DreamPose is a new method that generates fashion videos from still images, through a diffusion-based approach. The model uses an image and a corresponding sequence of body poses and produces realistic video sequences that include both human and fabric motion.

Fashion photography is widely used online, but it has limitations in conveying subtle aspects of a piece of clothing, such as its drape and movement when worn.

Fashion videos, on the other hand, are highly informative and can help consumers make better decisions, but they are not widely available.

This study has been conducted by a team from the University of Washington, UC Berkeley, Google Research, and NVIDIA.

Given an image of a person and a sequence of body poses, DreamPose synthesizes a photorealistic video

To overcome these limitations, the team developed a pipeline using the pre-trained Stable Diffusion model. As the model was originally designed for text-to-image synthesis, the team had to modify its architecture and customize it to generate animated fashion videos from still images.

The model was fine-tuned on a collection of fashion videos from the UBC Fashion dataset, and the method was evaluated on various clothing styles and body poses.

The results of the experiment show that DreamPose achieves state-of-the-art performance in fashion video animation, outperforming other existing methods, including Motion Representations for Articulated Animation (MRAA) and Thin-Plate Spline Motion Model (TPSMM).

Source: DreamPose project page

The DreamPose architecture is derived from the Stable Diffusion model, which was modified to enable image and pose conditioning.

To achieve this, the CLIP text encoder was replaced with a dual CLIP-VAE(Variational Autoencoder) image encoder, and an adapter module was added.

The adapter integrates the pre-trained CLIP and VAE image encoders and enable them to work together.

The two-phase fine-tuning process:

The modified Stable Diffusion model (the denoising UNet and Adapter module) is fine-tuned on the entire dataset to improve the model’s generalization capabilities. The adapter blends both signals coming from CLIP and VAE together and transforms the output into the expected shape for the denoising U-Net’s cross-attention modules.
The model (the UNet, Adapter, and VAE decoder) is fine-tuned again, but this time using a single subject image. This process helps to improve the accuracy of the model’s predictions by tailoring it to the specific characteristics of the input image, allowing for more precise and personalized animations.

Tests and results

The experiments were conducted on two NVIDIA A100 GPUs with a resolution of 512×512 pixels. The model was trained and evaluated on the UBC Fashion dataset, with 339 training and 100 test videos. Each video had a frame rate of 30 frames per second and was approximately 12 seconds in length.

It was found by the research team that fine-tuning the VAE decoder is essential for obtaining a more realistic appearance in the synthesized output frames, with sharp and detailed features.

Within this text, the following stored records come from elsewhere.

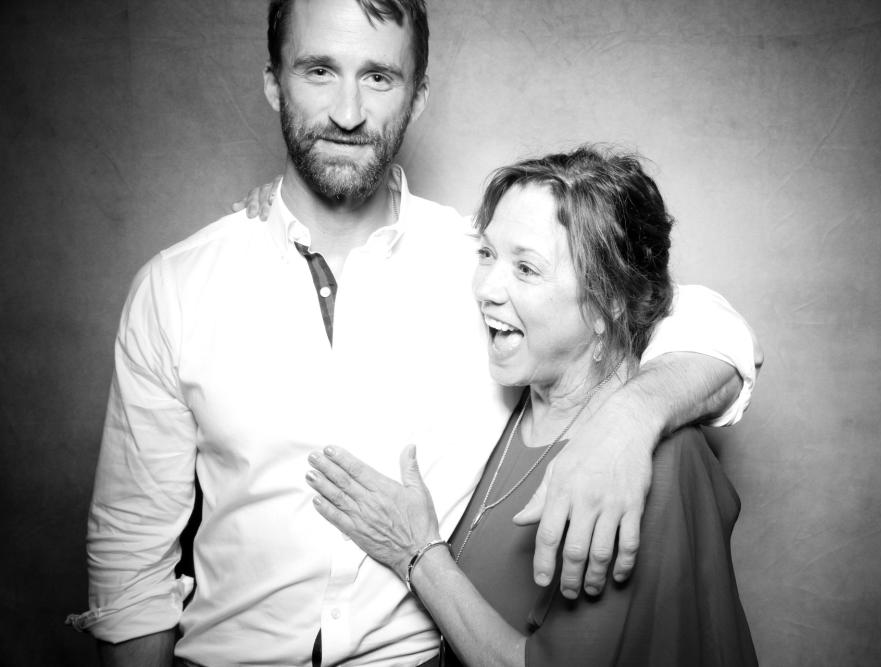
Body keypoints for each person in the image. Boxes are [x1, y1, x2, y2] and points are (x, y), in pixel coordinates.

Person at [69, 1, 760, 665]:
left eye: (378, 76)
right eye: (319, 70)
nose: (347, 113)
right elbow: (131, 554)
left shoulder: (478, 265)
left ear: (417, 95)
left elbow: (693, 317)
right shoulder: (178, 286)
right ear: (275, 83)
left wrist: (631, 418)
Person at [305, 145, 757, 666]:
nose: (485, 289)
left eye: (525, 268)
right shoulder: (509, 398)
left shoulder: (650, 467)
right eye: (486, 254)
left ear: (609, 300)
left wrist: (417, 553)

The results showed that the DreamPose model is capable of generating accurate and high-quality videos that align with the input frame, including garment folds, fine-grain patterns, and face identity.

Conclusion

The novel approach is able to transforms fashion photographs into realistic animated videos, by using one image and a corresponding sequence of human poses.

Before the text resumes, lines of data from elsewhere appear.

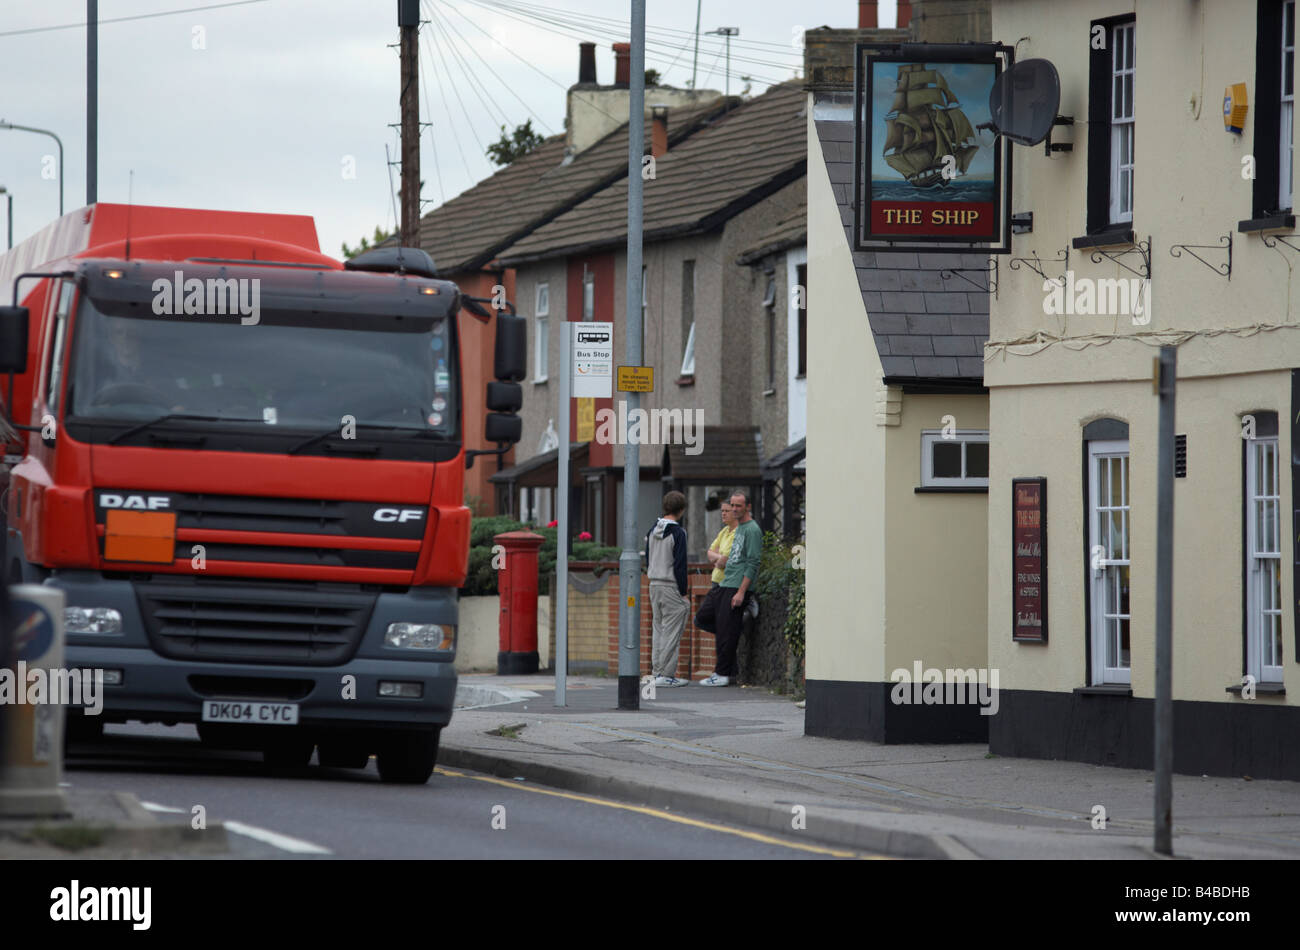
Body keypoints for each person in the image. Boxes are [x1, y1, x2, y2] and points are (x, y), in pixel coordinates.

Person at [700, 489, 761, 687]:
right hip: (725, 582)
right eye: (732, 506)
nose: (734, 509)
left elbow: (752, 563)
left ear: (748, 507)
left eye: (738, 506)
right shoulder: (739, 529)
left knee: (726, 631)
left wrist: (742, 592)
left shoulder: (752, 529)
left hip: (736, 587)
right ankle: (727, 670)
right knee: (708, 620)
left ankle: (723, 673)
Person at [645, 490, 691, 687]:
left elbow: (647, 558)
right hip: (671, 585)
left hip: (653, 584)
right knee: (672, 631)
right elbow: (680, 565)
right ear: (681, 510)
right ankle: (667, 674)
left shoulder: (652, 530)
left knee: (658, 629)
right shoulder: (678, 533)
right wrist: (683, 592)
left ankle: (656, 672)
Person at [694, 498, 736, 634]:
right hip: (716, 582)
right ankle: (730, 632)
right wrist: (719, 558)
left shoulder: (739, 533)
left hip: (727, 584)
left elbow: (726, 561)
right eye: (722, 511)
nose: (723, 514)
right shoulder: (724, 532)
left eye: (727, 511)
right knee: (700, 619)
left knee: (718, 619)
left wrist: (719, 559)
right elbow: (710, 553)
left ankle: (732, 631)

The revised model architecture, which substitutes the CLIP encoder with a dual CLIP-VAE image encoder and an adapter module, offers enhanced accuracy in managing the video generation process.

The advantage of using a pre-existing Stable Diffusion model is that it has already been trained on a large dataset of natural images, and has learned to effectively model the distribution of such images.

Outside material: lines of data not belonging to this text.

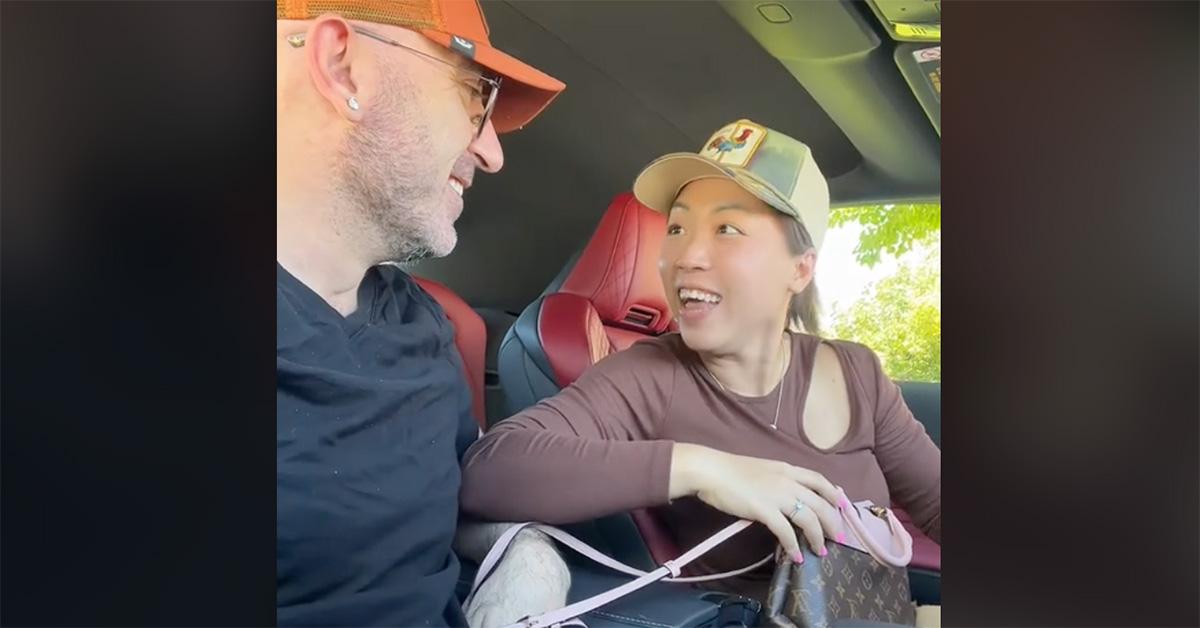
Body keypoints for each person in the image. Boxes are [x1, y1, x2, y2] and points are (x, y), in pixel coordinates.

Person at [460, 119, 941, 604]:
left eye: (727, 229)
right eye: (676, 227)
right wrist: (701, 469)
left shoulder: (858, 374)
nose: (685, 255)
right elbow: (489, 471)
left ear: (800, 269)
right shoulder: (651, 374)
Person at [275, 1, 572, 625]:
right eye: (475, 96)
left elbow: (460, 504)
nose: (492, 153)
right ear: (342, 66)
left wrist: (530, 557)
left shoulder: (420, 321)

By using a pre-trained model and fine-tuning it for a specific task, the team simplified the process of animation and saved time and resources that would otherwise be necessary to train a new model from scratch.

The generated outputs exhibited some shortcomings when tested, such as limbs vanishing into the fabric, distorted dress features, and misaligned poses when the target pose was facing backwards.

In order to address these challenges, future research could focus on enhancing the accuracy of body pose estimation, while also considering expanding the dataset.